Why did the Pineapple enter Erdoğan’s speech?
Speaking Jan. 17 at the 100th anniversary of the establishment of the İmam Hatip schools, Prime Minister Recep Tayyip Erdoğan started to target certain circles using some indirect references.
“The individuals of this nation did not say, ‘Let’s run the capital and be a state within a state,’” said the prime minister and continued:
“They did not say, ‘Let’s establish a Pineapple republic.’”
You might wonder where the issue of the Pineapple made its entry to the Prime Minister’s speech. Let’s answer it.
For those who are not informed about Fettullah Gülen’s phone conversations that were leaked on the internet, Erdoğan’s words may be seen as very abstract and even weird. The concept “Banana republic” which refers to third world regimes where lawlessness is the norm has a widespread use in Turkish. Yet, it is probably for the first time that we have witnessed the use of the concept “Pineapple Republic.”
Yet for those who have read the telephone conversations of Fettullah Gülen, the prime minister’s reference to the pineapple is not an abstract word at all. What is being referred to here is the pineapples that were brought by the Gülen movement (Cemaat) from Africa and sent to a big family from the business world in Istanbul as a gesture. When you read it as such, it becomes apparent the prime minister is making a clear reference to Pennsylvania (where Gülen leaves.)
There are two probabilities as how Gülen’s conversations were obtained. The first is the probability that the tapping was made through legal ways. In this case, we can assume the telephone or telephones of Gülen and/or his interlocutor in Turkey were being tapped by the instruction of the prosecutor and the recordings were leaked to the internet by those who have access to legal tapping.
If this probability is valid, it is difficult to understand how pineapples from Africa become evidence of a crime. Yet, guesses rather focus on the recordings being obtained through illegal means. Yet, the technical ability of the tapping and the political tact on the selection of the parts in the conversations do not indicate to be an amateur effort. It is a probable scenario that this was done by some state apparatus. In this case, the conclusion we could reach is tapping is being used openly as a weapon in the power struggle between the government and the Cemaat.
When the long list of criminal records from the past on this type of illegal phone tapping and audio surveillance of the operational wing of the Gülen Cemaat is remembered, it is no doubt ironic the Cemaat today is victimized at the very top by the same method. However, our real issue is Prime Minister Recep Tayyip Erdoğan, who himself is complaining about illegal phone tapping, feels free, when necessary, to refer to illegal recordings in terms of political interests and hitting his opponent over these.

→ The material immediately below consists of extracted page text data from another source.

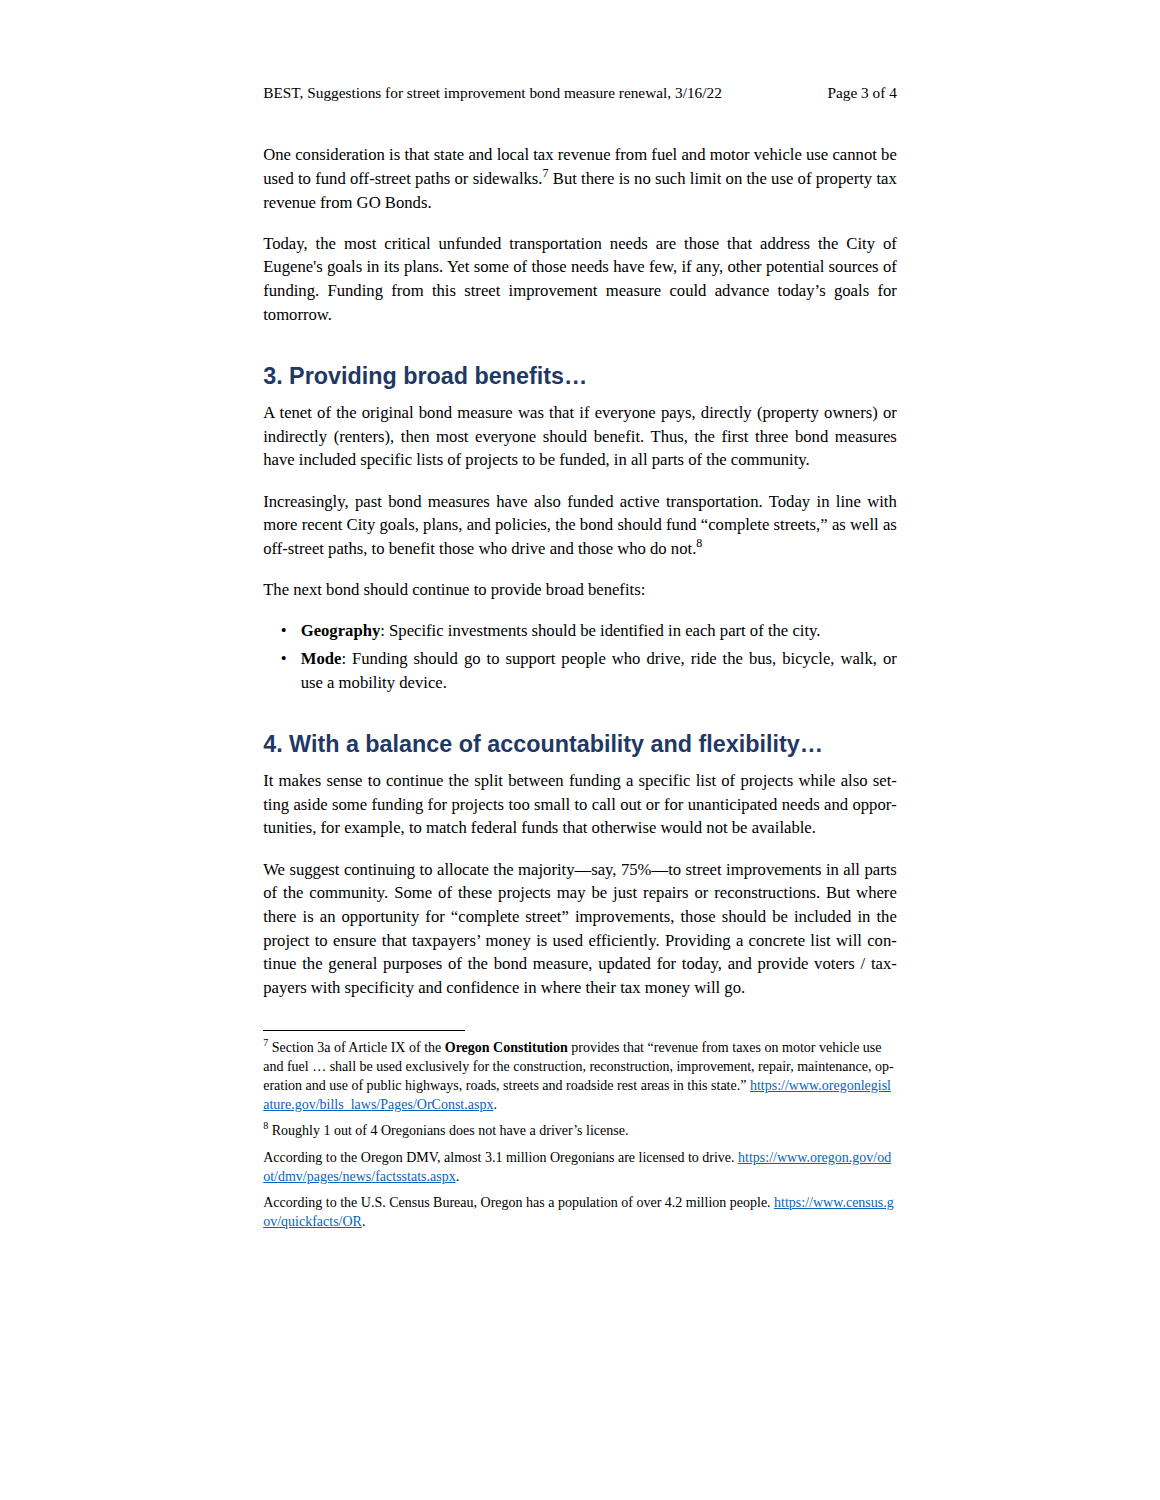BEST, Suggestions for street improvement bond measure renewal, 3/16/22 Page 3 of 4
One consideration is that state and local tax revenue from fuel and motor vehicle use cannot be used to fund off-street paths or sidewalks.7 But there is no such limit on the use of property tax revenue from GO Bonds.
Today, the most critical unfunded transportation needs are those that address the City of Eugene's goals in its plans. Yet some of those needs have few, if any, other potential sources of funding. Funding from this street improvement measure could advance today’s goals for tomorrow.
3. Providing broad benefits…
A tenet of the original bond measure was that if everyone pays, directly (property owners) or indirectly (renters), then most everyone should benefit. Thus, the first three bond measures have included specific lists of projects to be funded, in all parts of the community.
Increasingly, past bond measures have also funded active transportation. Today in line with more recent City goals, plans, and policies, the bond should fund “complete streets,” as well as off-street paths, to benefit those who drive and those who do not.8
The next bond should continue to provide broad benefits:
Geography: Specific investments should be identified in each part of the city.
Mode: Funding should go to support people who drive, ride the bus, bicycle, walk, or use a mobility device.
4. With a balance of accountability and flexibility…
It makes sense to continue the split between funding a specific list of projects while also setting aside some funding for projects too small to call out or for unanticipated needs and opportunities, for example, to match federal funds that otherwise would not be available.
We suggest continuing to allocate the majority—say, 75%—to street improvements in all parts of the community. Some of these projects may be just repairs or reconstructions. But where there is an opportunity for “complete street” improvements, those should be included in the project to ensure that taxpayers’ money is used efficiently. Providing a concrete list will continue the general purposes of the bond measure, updated for today, and provide voters / taxpayers with specificity and confidence in where their tax money will go.
7 Section 3a of Article IX of the Oregon Constitution provides that “revenue from taxes on motor vehicle use and fuel … shall be used exclusively for the construction, reconstruction, improvement, repair, maintenance, operation and use of public highways, roads, streets and roadside rest areas in this state.” https://www.oregonlegislature.gov/bills_laws/Pages/OrConst.aspx.
8 Roughly 1 out of 4 Oregonians does not have a driver’s license.
According to the Oregon DMV, almost 3.1 million Oregonians are licensed to drive. https://www.oregon.gov/odot/dmv/pages/news/factsstats.aspx.
According to the U.S. Census Bureau, Oregon has a population of over 4.2 million people. https://www.census.gov/quickfacts/OR.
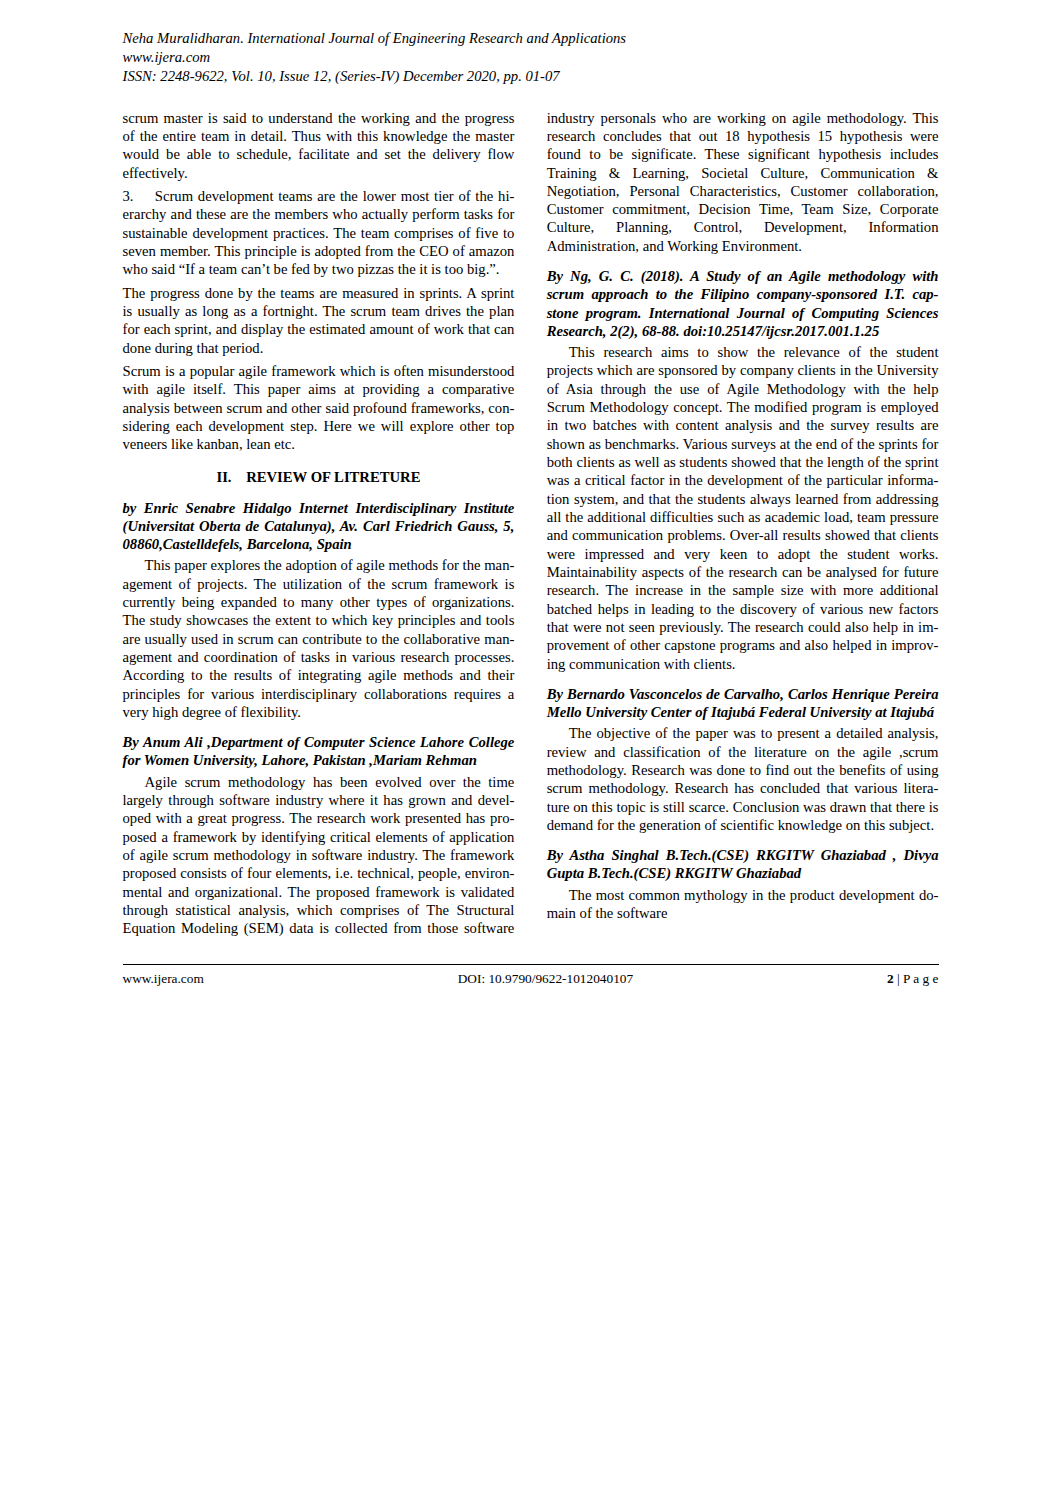Neha Muralidharan. International Journal of Engineering Research and Applications
www.ijera.com
ISSN: 2248-9622, Vol. 10, Issue 12, (Series-IV) December 2020, pp. 01-07
scrum master is said to understand the working and the progress of the entire team in detail. Thus with this knowledge the master would be able to schedule, facilitate and set the delivery flow effectively.
3. Scrum development teams are the lower most tier of the hierarchy and these are the members who actually perform tasks for sustainable development practices. The team comprises of five to seven member. This principle is adopted from the CEO of amazon who said “If a team can’t be fed by two pizzas the it is too big.”.
The progress done by the teams are measured in sprints. A sprint is usually as long as a fortnight. The scrum team drives the plan for each sprint, and display the estimated amount of work that can done during that period.
Scrum is a popular agile framework which is often misunderstood with agile itself. This paper aims at providing a comparative analysis between scrum and other said profound frameworks, considering each development step. Here we will explore other top veneers like kanban, lean etc.
II. Review of Litreture
by Enric Senabre Hidalgo Internet Interdisciplinary Institute (Universitat Oberta de Catalunya), Av. Carl Friedrich Gauss, 5, 08860,Castelldefels, Barcelona, Spain
This paper explores the adoption of agile methods for the management of projects. The utilization of the scrum framework is currently being expanded to many other types of organizations. The study showcases the extent to which key principles and tools are usually used in scrum can contribute to the collaborative management and coordination of tasks in various research processes. According to the results of integrating agile methods and their principles for various interdisciplinary collaborations requires a very high degree of flexibility.
By Anum Ali ,Department of Computer Science Lahore College for Women University, Lahore, Pakistan ,Mariam Rehman
Agile scrum methodology has been evolved over the time largely through software industry where it has grown and developed with a great progress. The research work presented has proposed a framework by identifying critical elements of application of agile scrum methodology in software industry. The framework proposed consists of four elements, i.e. technical, people, environmental and organizational. The proposed framework is validated through statistical analysis, which comprises of The Structural Equation Modeling (SEM) data is collected from those software industry personals who are working on agile methodology. This research concludes that out 18 hypothesis 15 hypothesis were found to be significate. These significant hypothesis includes Training & Learning, Societal Culture, Communication & Negotiation, Personal Characteristics, Customer collaboration, Customer commitment, Decision Time, Team Size, Corporate Culture, Planning, Control, Development, Information Administration, and Working Environment.
By Ng, G. C. (2018). A Study of an Agile methodology with scrum approach to the Filipino company-sponsored I.T. capstone program. International Journal of Computing Sciences Research, 2(2), 68-88. doi:10.25147/ijcsr.2017.001.1.25
This research aims to show the relevance of the student projects which are sponsored by company clients in the University of Asia through the use of Agile Methodology with the help Scrum Methodology concept. The modified program is employed in two batches with content analysis and the survey results are shown as benchmarks. Various surveys at the end of the sprints for both clients as well as students showed that the length of the sprint was a critical factor in the development of the particular information system, and that the students always learned from addressing all the additional difficulties such as academic load, team pressure and communication problems. Over-all results showed that clients were impressed and very keen to adopt the student works. Maintainability aspects of the research can be analysed for future research. The increase in the sample size with more additional batched helps in leading to the discovery of various new factors that were not seen previously. The research could also help in improvement of other capstone programs and also helped in improving communication with clients.
By Bernardo Vasconcelos de Carvalho, Carlos Henrique Pereira Mello University Center of Itajubá Federal University at Itajubá
The objective of the paper was to present a detailed analysis, review and classification of the literature on the agile ,scrum methodology. Research was done to find out the benefits of using scrum methodology. Research has concluded that various literature on this topic is still scarce. Conclusion was drawn that there is demand for the generation of scientific knowledge on this subject.
By Astha Singhal B.Tech.(CSE) RKGITW Ghaziabad , Divya Gupta B.Tech.(CSE) RKGITW Ghaziabad
The most common mythology in the product development domain of the software
www.ijera.com DOI: 10.9790/9622-1012040107 2 | P a g e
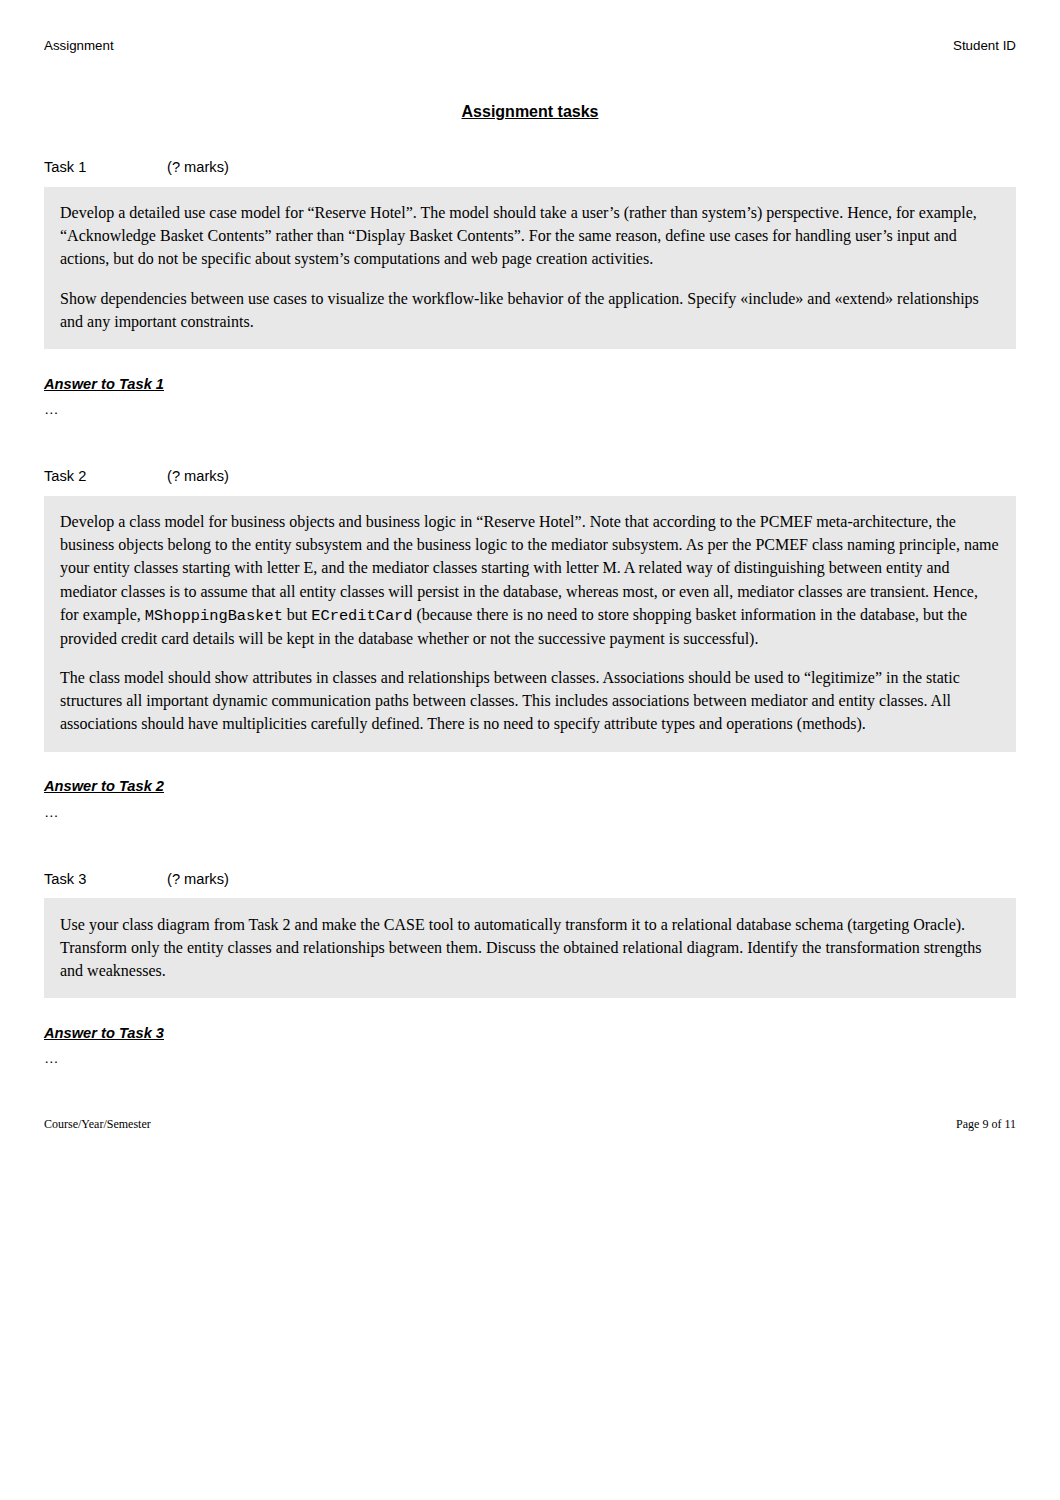Assignment Student ID
Assignment tasks
Task 1(? marks)
Develop a detailed use case model for “Reserve Hotel”. The model should take a user’s (rather than system’s) perspective. Hence, for example, “Acknowledge Basket Contents” rather than “Display Basket Contents”. For the same reason, define use cases for handling user’s input and actions, but do not be specific about system’s computations and web page creation activities.
Show dependencies between use cases to visualize the workflow-like behavior of the application. Specify «include» and «extend» relationships and any important constraints.
Answer to Task 1
…
Task 2(? marks)
Develop a class model for business objects and business logic in “Reserve Hotel”. Note that according to the PCMEF meta-architecture, the business objects belong to the entity subsystem and the business logic to the mediator subsystem. As per the PCMEF class naming principle, name your entity classes starting with letter E, and the mediator classes starting with letter M. A related way of distinguishing between entity and mediator classes is to assume that all entity classes will persist in the database, whereas most, or even all, mediator classes are transient. Hence, for example, MShoppingBasket but ECreditCard (because there is no need to store shopping basket information in the database, but the provided credit card details will be kept in the database whether or not the successive payment is successful).
The class model should show attributes in classes and relationships between classes. Associations should be used to “legitimize” in the static structures all important dynamic communication paths between classes. This includes associations between mediator and entity classes. All associations should have multiplicities carefully defined. There is no need to specify attribute types and operations (methods).
Answer to Task 2
…
Task 3(? marks)
Use your class diagram from Task 2 and make the CASE tool to automatically transform it to a relational database schema (targeting Oracle). Transform only the entity classes and relationships between them. Discuss the obtained relational diagram. Identify the transformation strengths and weaknesses.
Answer to Task 3
…
Course/Year/Semester Page 9 of 11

When we saw Erdoğan’s pineapple reference, we remembered another incident we witnessed five years ago. It was right after the astronomical tax fine levied on Doğan Group in Feb. 2009. A phone conversation between the Deputy Chair of Doğan Holding and Head of the Income Department at Finance Ministry Mehmet Akif Ulusoy on this fine started circulating on the internet on Feb. 25, 2009. There was no criminal factor in the conversation.
A few days after this was leaked, Prime Minister Erdoğan talked on the radio on March 4, 2009 and said: “There are many things revealed. You know, there is stuff that came out of technical surveillance.
Some papers published them; some websites posted them. These are very disturbing matters. Who is having what kind of connections with whom; they are all revealed. While these are being revealed, who knows what has happened in the past?”
The “technical surveillance” phrase the prime minister has used here is a phrase to define legal tapping. The Next day, daily Milliyet had it on its headline: “Erdoğan’s confession of phone tapping.”
The Office of the Prime Ministry issued a statement the same day, saying Erdoğan, with these words, meant: “tapping done by unidentified centers.” However, even if this is so, the prime minister did not see any harm in using transcriptions of illegal recordings made by unidentified centers” in his public speech…
After three years, on Dec. 22, 2011, a bug was found from a search done in the office of Erdoğan’s house in Ankara. The prime minister himself was a victim of tapping. Secret ears had entered the interiors of his house. When you add up all these incidents, it becomes apparent the time has come to endorse a principled approach. Politicians and movements that are prone to politics, and everyone actually needs to agree to refrain from using tapping as a method for struggle.
All examples are showing this weapon comes to hit everyone that uses it one day, just as it happens often in pineapple, sorry in banana republics.